Throwing harder helps Kershaw's fastball-slider combo
Velocity is one thing. Results are another. Kershaw has the results in the stat sheet, but if you isolate his fastball numbers specifically, they look very similar to a season ago even though he's throwing harder.
Kershaw's batting average allowed on four-seamers is sitting around .230 just like it did in 2019, for example, and he's getting whiffs on just over 17% of swings against it, just like he did in 2019.
But the key is not what Kershaw's four-seamer does by itself. The key is what it does in conjunction with his slider. That's where the new velocity helps.
Three fourths of Kershaw's swinging strikes this season have come on his slider, compared to one fifth on his four-seamer. But if Kershaw doesn't attack the way he does the four-seamer, he doesn't get the whiffs with the slider. You start to see that if you add his called + swinging strikes. Then the split between fastball and slider is even. And you can see the beauty of the two in tandem when you look at how Kershaw tunnels his arsenal.
Kershaw's four-seamer and slider start off close together at the "recognition point" (when the batter can discern the pitch type), and they're nearly identical at the "commit point" -- when the batter has to decide whether to swing, before it's too late.
That's what you want. Kershaw's four-seamer and slider very closely resemble each other, and because they so closely resemble each other out of his hand, his extra velocity makes it even harder on the hitter at the plate.
Kershaw's four-seamer is getting more "rise" this season -- he's at +2.8 inches of rise above average -- and with him throwing it harder, it's dropping about an inch and a half less on its way to the plate. He's throwing his slider harder, too, at 87.7 mph compared to 86.9 mph in 2019, and he's added about an inch of horizontal break, at +1.8 inches above average.
That movement combination is important. Kershaw throws a "true" four-seamer -- it has rising action with almost no horizontal movement at all. Meanwhile, his slider has very little vertical drop, but it does take that hard little right turn on its way to the plate.

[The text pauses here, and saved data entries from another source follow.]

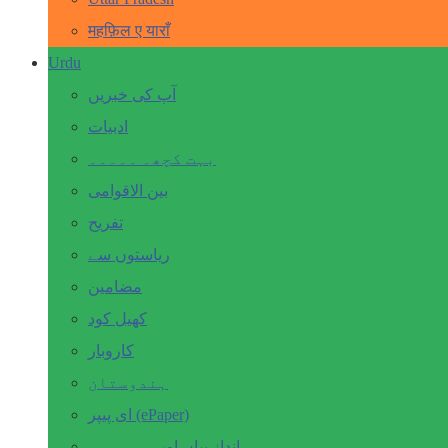
महफ़िल ए याराँ
Urdu
آپ کی خبریں
ادبیات
بہت کچھ۔ ۔۔۔۔۔
بین الاقوامی
تفریح
ریاستوں سے
مضامین
کھیل کود
کاروبار
ہندوستان
ای پیپر (ePaper)
انداز بیاں اور۔۔۔۔۔۔۔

Now think back to how close Kershaw's two primary pitches are to each other at the hitter's decision point. Between there and the plate, the four-seamer rises, and the slider slides away from it. And all of this is happening faster now, giving the hitter less time to solve the puzzle and drive the ball. Kershaw has sharper stuff and the same attacking mentality he's always had. It's a good combination.